Data to use START

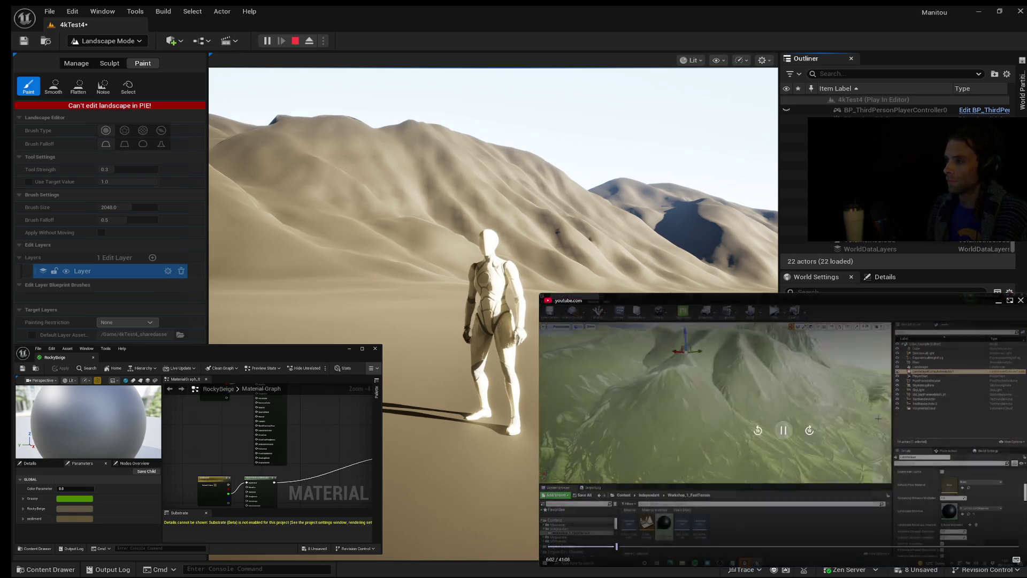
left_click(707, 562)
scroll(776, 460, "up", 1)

Data to use END
Data to use START

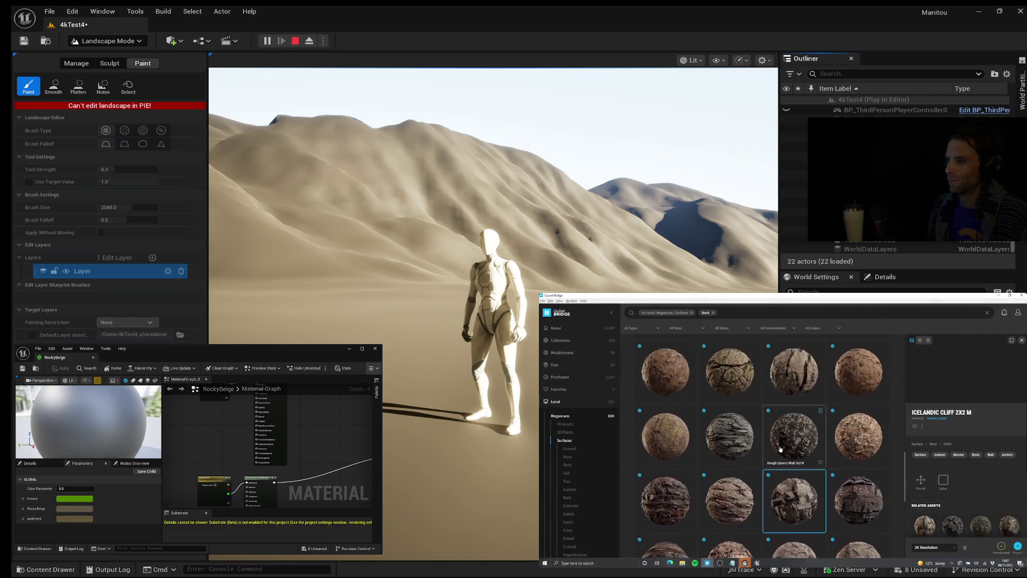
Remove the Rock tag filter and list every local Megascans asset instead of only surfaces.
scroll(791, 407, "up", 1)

Data to use END
Data to use START

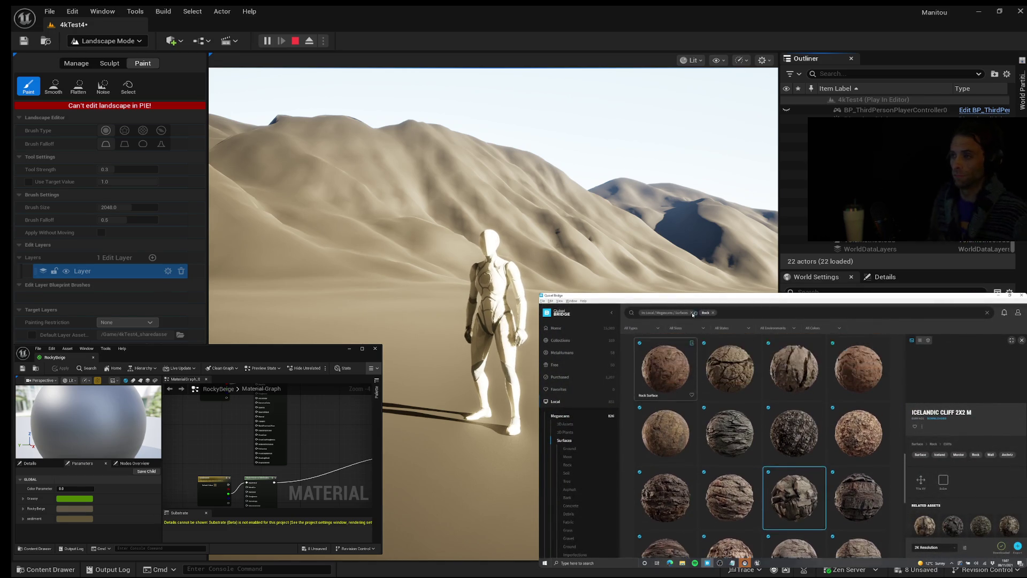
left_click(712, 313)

Data to use END

• **Activity**
With the string "scroll" as the key, filter the data above and show the lines that match.

• **Exercise response**
scroll(776, 460, "up", 1)
scroll(791, 407, "up", 1)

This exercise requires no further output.